Le di un sorbo a mí cerveza.

—Te está quedando un poco cutre —dije, meneando la cabeza.

—Espera, que no he terminado. La cosa es que estamos ahí los dos juntos, flotando en medio del océano, y nos ponemos a charlar. Hablamos de todo un poco: el pasado y el futuro, nuestras aficiones, con cuántas tías me he acostado, lo que nos gusta ver en la tele, lo que soñamos anoche y cosas así. Y entonces nos tomamos una cerveza.

—A ver, para un momento. ¿De dónde sale la cerveza?

El Rata reflexionó unos instantes.

—Está desperdigada por el mar —dijo—. Hay latas de cerveza flotando por ahí, de la cocina del barco. Y latas de sardinas también. ¿Te vale eso?

—Bueno.

—Después de un rato empieza a clarear. "¿Qué vas a hacer?", me pregunta la chica. "A mí me da que hay una isla por aquí cerca, voy a ponerme a nadar hacia allí". Pero yo sé que su presentimiento puede ser un error, así que le digo: "mejor nos quedamos por aquí flotando y bebiendo cerveza. Seguro que al final viene un avión a rescatarnos". Pero ella se va nadando, sola.

El Rata suspiró y echó un trago a la cerveza.

—La chica sigue nadando durante dos días y dos noches y por fin llega a una isla. Yo, para cuando me encuentra el avión de rescate, tengo una resaca de tamaño natural, como corresponde. Pasan los años y un día nos encontramos en un bar de un barrio cualquiera.
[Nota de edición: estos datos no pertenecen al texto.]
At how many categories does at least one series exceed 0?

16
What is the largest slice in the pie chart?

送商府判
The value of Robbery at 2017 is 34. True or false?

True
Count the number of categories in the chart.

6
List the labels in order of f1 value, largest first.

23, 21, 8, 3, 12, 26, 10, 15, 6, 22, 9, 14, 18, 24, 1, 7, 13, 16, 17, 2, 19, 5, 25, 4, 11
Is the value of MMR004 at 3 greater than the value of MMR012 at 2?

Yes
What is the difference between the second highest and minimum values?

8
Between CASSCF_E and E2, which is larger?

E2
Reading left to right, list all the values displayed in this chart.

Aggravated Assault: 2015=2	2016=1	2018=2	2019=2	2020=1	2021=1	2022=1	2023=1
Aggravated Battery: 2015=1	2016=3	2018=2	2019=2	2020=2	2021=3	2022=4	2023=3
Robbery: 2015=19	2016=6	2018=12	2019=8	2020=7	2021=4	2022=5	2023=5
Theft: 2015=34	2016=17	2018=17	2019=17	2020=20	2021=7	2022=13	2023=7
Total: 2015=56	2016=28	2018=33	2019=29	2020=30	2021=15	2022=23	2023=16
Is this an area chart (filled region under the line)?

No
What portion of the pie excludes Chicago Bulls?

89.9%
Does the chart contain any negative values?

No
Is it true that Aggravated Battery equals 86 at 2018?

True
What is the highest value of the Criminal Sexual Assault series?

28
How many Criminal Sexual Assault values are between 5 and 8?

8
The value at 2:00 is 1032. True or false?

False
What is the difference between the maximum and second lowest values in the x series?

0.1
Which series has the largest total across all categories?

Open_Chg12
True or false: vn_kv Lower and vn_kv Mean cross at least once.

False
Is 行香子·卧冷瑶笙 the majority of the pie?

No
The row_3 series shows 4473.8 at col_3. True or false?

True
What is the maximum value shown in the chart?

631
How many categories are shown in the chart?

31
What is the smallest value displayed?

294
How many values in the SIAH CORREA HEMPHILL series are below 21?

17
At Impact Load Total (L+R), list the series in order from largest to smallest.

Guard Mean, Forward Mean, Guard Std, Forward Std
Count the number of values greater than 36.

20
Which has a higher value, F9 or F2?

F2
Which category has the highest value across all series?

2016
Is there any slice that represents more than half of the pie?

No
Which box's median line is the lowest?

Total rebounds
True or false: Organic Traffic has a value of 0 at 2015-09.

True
—Y os tomáis otra cerveza, ¿a que sí?

—¿No te dan ganas de llorar?

—Uy, sí.

La novela del Rata tenía dos cosas buenas. Una, que no había escenas de sexo; otra, que no moría nadie.

* * *

Nota: sí, me estoy leyendo todas las novelas de Murakami. Qué pasa. Vosotros os dais al binge watching y yo no me puedo dar al binge reading... ¡Racistas!